Probably the biggest thing is that I decided that I won't be as accepting of everything. A few years ago I was a hard lined SJW. I was very picky about word choices, even if they weren't meant to be offensive. But, as I've spent less time online, and have had a period of relaxation from all the stress I endured in college, I've gotten less picky about things.
Not that I'm some anti-SJW type now listening to Ben Shapiro or anything. But, I guess you can say that I'm less woke. I remember there being arguments about using "stupid" and "crazy" to describe certain things and how that can be offensive to nuerodivergent people. I think that's a dumb conversation to have, but two years ago I would have tried to take those words out of my vocabulary (in fact I think that's exactly what I tried to do).

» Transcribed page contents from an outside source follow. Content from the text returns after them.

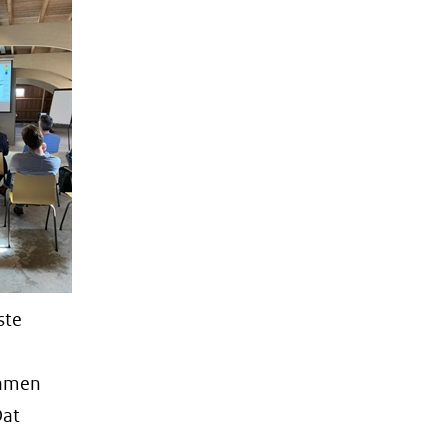
ste
samen
Dat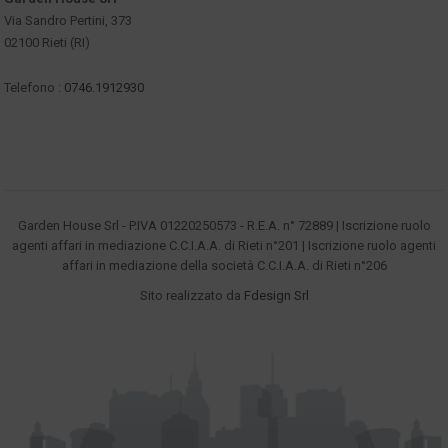
Via Sandro Pertini, 373
02100 Rieti (RI)
Telefono :
0746.1912930
Garden House Srl - P.IVA 01220250573 - R.E.A. n° 72889 | Iscrizione ruolo
agenti affari in mediazione C.C.I.A.A. di Rieti n°201 | Iscrizione ruolo agenti
affari in mediazione della società C.C.I.A.A. di Rieti n°206
Sito realizzato da
Fdesign Srl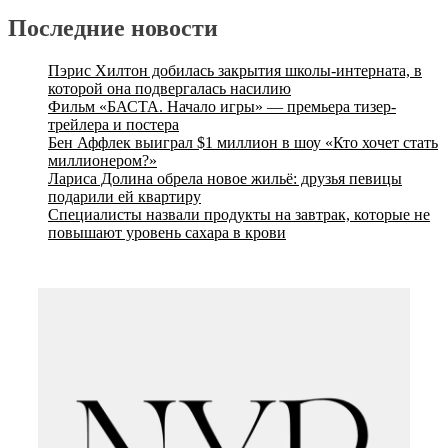
Последние новости
Пэрис Хилтон добилась закрытия школы-интерната, в
которой она подвергалась насилию
Фильм «БАСТА. Начало игры» — премьера тизер-
трейлера и постера
Бен Аффлек выиграл $1 миллион в шоу «Кто хочет стать
миллионером?»
Лариса Долина обрела новое жильё: друзья певицы
подарили ей квартиру
Специалисты назвали продукты на завтрак, которые не
повышают уровень сахара в крови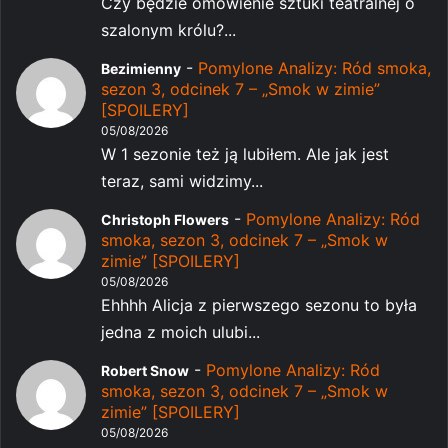
Czy będzie omówienie sztuki teatralnej o
szalonym królu?...
-
Pomylone Analizy: Ród smoka,
Bezimienny
sezon 3, odcinek 7 – „Smok w zimie”
[SPOILERY]
05/08/2026
W 1 sezonie też ją lubiłem. Ale jak jest
teraz, sami widzimy...
-
Pomylone Analizy: Ród
Christoph Flowers
smoka, sezon 3, odcinek 7 – „Smok w
zimie” [SPOILERY]
05/08/2026
Ehhhh Alicja z pierwszego sezonu to była
jedna z moich ulubi...
-
Pomylone Analizy: Ród
Robert Snow
smoka, sezon 3, odcinek 7 – „Smok w
zimie” [SPOILERY]
05/08/2026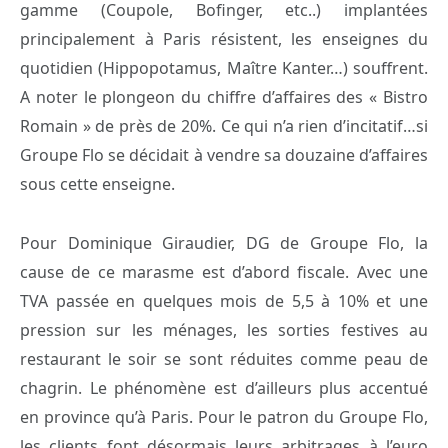
gamme (Coupole, Bofinger, etc..) implantées
principalement à Paris résistent, les enseignes du
quotidien (Hippopotamus, Maître Kanter…) souffrent.
A noter le plongeon du chiffre d’affaires des « Bistro
Romain » de près de 20%. Ce qui n’a rien d’incitatif…si
Groupe Flo se décidait à vendre sa douzaine d’affaires
sous cette enseigne.
Pour Dominique Giraudier, DG de Groupe Flo, la
cause de ce marasme est d’abord fiscale. Avec une
TVA passée en quelques mois de 5,5 à 10% et une
pression sur les ménages, les sorties festives au
restaurant le soir se sont réduites comme peau de
chagrin. Le phénomène est d’ailleurs plus accentué
en province qu’à Paris. Pour le patron du Groupe Flo,
les clients font désormais leurs arbitrages à l’euro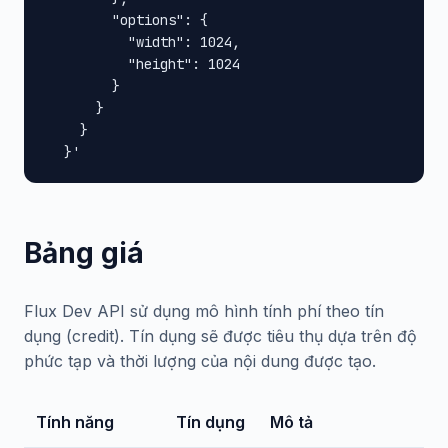
        "options": {

          "width": 1024,

          "height": 1024

        }

      }

    }

  }'
Bảng giá
Flux Dev API sử dụng mô hình tính phí theo tín
dụng (credit). Tín dụng sẽ được tiêu thụ dựa trên độ
phức tạp và thời lượng của nội dung được tạo.
Tính năng
Tín dụng
Mô tả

There's other stuff like people using "bat/batself" as pronouns, or "neopronouns," or people saying how "folx" made them feel included. I think there was a part of me that found that a little weird, but now I can finally admit to myself that it is ridiculous.

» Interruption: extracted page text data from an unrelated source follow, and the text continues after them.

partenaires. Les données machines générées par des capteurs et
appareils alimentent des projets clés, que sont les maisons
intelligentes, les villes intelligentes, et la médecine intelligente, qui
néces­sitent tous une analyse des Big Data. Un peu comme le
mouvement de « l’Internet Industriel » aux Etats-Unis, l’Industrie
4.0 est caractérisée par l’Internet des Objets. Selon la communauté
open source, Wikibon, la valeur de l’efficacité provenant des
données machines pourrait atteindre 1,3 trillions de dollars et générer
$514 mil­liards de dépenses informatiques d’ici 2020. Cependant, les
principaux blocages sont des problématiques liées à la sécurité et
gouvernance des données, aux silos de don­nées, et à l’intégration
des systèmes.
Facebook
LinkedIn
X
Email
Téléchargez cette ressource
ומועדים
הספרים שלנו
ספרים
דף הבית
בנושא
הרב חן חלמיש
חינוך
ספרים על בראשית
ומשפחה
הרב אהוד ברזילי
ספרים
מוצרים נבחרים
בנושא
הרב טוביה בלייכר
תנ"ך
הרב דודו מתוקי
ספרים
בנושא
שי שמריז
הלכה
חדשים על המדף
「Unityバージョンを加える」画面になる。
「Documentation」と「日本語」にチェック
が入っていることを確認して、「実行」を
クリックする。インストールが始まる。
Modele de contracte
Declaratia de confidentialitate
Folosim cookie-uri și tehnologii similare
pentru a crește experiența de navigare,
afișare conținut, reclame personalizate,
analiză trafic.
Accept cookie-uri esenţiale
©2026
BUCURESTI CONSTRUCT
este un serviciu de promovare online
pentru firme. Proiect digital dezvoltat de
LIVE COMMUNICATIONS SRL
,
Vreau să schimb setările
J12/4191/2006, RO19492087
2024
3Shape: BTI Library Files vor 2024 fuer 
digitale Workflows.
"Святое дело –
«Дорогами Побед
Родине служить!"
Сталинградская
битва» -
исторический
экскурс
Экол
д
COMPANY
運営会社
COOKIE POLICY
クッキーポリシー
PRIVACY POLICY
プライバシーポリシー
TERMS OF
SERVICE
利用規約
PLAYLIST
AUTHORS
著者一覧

The most ridiculous stuff out there are people who think they're witches, or the new age revival of Astrology. The frustrating part is when people tie these things to feminism, and how if you find these things embarrassing and cringe-inducing you're a sexist bigot (in certain corners of the internet anyway). I always found that stuff ridiculous, and I think that was the starting point. When I would hang around leftist twitter there was an abundance of these types of people, and I felt forced to be accepting of them. Logging off made me realize that this is not what most people are like, so I felt relieved about that. I felt relieved to be around normal people for a change.